### Textauszug:
* * * * * * * * *
# Sir Paul McCartney - Ein Ex-Beatle wird 70 !!!



## Mandalorianer (18 Juni 2012)

*Paul McCartney denkt auch mit 70 nicht ans Aufhören​*



 

 

​
London (dpa) - 

Irgendwie könnte er auch 17 sein, so wie er auf der Bühne steht, mit blauem Hemd und roten Hosenträgern, mit einer Gitarre im Union-Jack-Look in der Hand, und sich das halblange Haar aus dem Gesicht pustet.

Paul McCartney wirkt immer noch wie ein Junge, der einfach Spaß an der Musik hat, wenn er die alten Beatles-Klassiker intoniert. Doch auch für eines der größten Phänomene der Popmusik gilt: Obladi, Oblada, Life Goes On -* Sir Paul wird am Montag (18. Juni) 70 Jahre alt.* Gefeiert wird der «runde» Geburtstag aber nur im engsten Familienkreis, schrieb der «Daily Telegraph». «Ich mag keine großen Partys», sagte McCartney.

Er war Bassist und Vordenker der Beatles - und emanzipierte sich von der erfolgreichsten Musikformation aller Zeiten. Mädchenschwarm und Partyhengst, Vegetarier und Drogenkonsument, Familienvater und Buchautor, Tierschützer und Ritter Ihrer Majestät: Paul McCartney hat in 70 Jahren die Klaviatur des Lebens rauf und runter gespielt.

Alles begann am 6. Juli 1957 in Liverpool. Damals traf Paul McCartney einen gewissen John Lennon. Als sich die beiden Jungs unterhielten, kamen sie auf die Musik zu sprechen. McCartney stieg bei Lennons Schülerband «The Quarry Men» ein. «Er sah aus wie Elvis, ich mochte ihn», sagte John Lennon einmal rückblickend. Beide hatten früh ihre Mütter verloren - das verband.

Lennon und McCartney blieben bis 1970 ein kongeniales Komponisten- und Songwriter-Duo. Gemeinsam mit George Harrison und Ringo Starr produzierten die Beatles Superhits am Fließband und prägten eine ganze Generation. Ihr Pilzkopf-Haarschnitt, die Musik, die Texte, die Klamotten: Die Beatles waren die Formation ihrer Zeit.

Die Liste ihrer Rekorde ist endlos, sie sollen nach Angaben ihrer Plattenfirma EMI eine Milliarde Platten verkauft haben. McCartneys Stück «Yesterday» - mit dessen Melodie er angeblich eines Tages aufwachte - ist bis heute einer der populärsten Hits aller Zeiten. Doch die Rivalität unter den Fab Four war groß. Über die Geschäfte, in die sich zunehmend Lennons Ehefrau Yoko Ono einmischte, gerieten sie in Streit - und lösten sich 1970 auf. «Es war grundsätzlich eine geschäftliche Angelegenheit», sagte McCartney später. «Es war sehr schmerzhaft.»

McCartney startete umgehend seine eigene Karriere - von den Fans vergöttert, von der Kritik verrissen. Für ihn begann eine schwierige Zeit mit viel Whisky, vielen Drogen und noch mehr Depressionen - obwohl er inzwischen in der New Yorker Fotografin Linda Eastman die Liebe seines Lebens gefunden und geheiratet hatte. Mit ihr hat er die Kinder James, Mary und Stella, die es heute als Modedesignerin selbst zu internationalem Ruhm geschafft hat.
* * * * * * * * *
### Gespeicherte Zeilen:
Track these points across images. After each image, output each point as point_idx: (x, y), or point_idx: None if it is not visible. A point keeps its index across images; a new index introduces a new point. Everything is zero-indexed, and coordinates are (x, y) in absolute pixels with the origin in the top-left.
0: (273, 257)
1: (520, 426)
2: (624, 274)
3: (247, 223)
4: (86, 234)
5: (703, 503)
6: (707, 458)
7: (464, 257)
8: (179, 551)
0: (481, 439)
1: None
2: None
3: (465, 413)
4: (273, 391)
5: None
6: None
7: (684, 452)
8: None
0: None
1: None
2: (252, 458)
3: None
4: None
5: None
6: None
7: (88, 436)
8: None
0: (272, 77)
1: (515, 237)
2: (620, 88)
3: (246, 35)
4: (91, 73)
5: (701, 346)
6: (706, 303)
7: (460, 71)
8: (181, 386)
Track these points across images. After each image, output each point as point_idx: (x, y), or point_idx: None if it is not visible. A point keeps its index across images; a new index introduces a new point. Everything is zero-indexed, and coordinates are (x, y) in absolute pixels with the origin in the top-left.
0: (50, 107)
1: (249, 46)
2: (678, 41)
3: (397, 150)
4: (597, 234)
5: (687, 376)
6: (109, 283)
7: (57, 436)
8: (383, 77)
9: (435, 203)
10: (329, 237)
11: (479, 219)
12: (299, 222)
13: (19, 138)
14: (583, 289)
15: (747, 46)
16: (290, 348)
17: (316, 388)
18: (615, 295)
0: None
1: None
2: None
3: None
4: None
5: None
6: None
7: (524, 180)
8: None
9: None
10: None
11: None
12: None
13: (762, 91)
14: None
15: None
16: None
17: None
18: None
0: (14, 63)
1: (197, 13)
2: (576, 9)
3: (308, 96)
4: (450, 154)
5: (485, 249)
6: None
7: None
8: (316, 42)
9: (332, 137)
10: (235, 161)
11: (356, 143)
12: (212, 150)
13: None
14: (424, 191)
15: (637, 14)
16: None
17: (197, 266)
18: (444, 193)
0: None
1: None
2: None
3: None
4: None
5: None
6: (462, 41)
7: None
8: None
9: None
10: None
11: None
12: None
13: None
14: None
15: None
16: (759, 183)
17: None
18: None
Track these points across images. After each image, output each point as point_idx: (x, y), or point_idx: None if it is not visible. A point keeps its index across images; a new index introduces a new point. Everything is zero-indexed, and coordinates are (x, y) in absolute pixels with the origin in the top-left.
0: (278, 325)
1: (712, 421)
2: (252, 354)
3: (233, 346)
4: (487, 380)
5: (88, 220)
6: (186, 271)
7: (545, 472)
* * * * * * * * *
### Deine Aufgabe:
An welchem Datum und in welcher Stadt traf Paul McCartney laut dem Text über seinen 70. Geburtstag John Lennon?

### Ergebnis:
Am 6. Juli 1957 in Liverpool.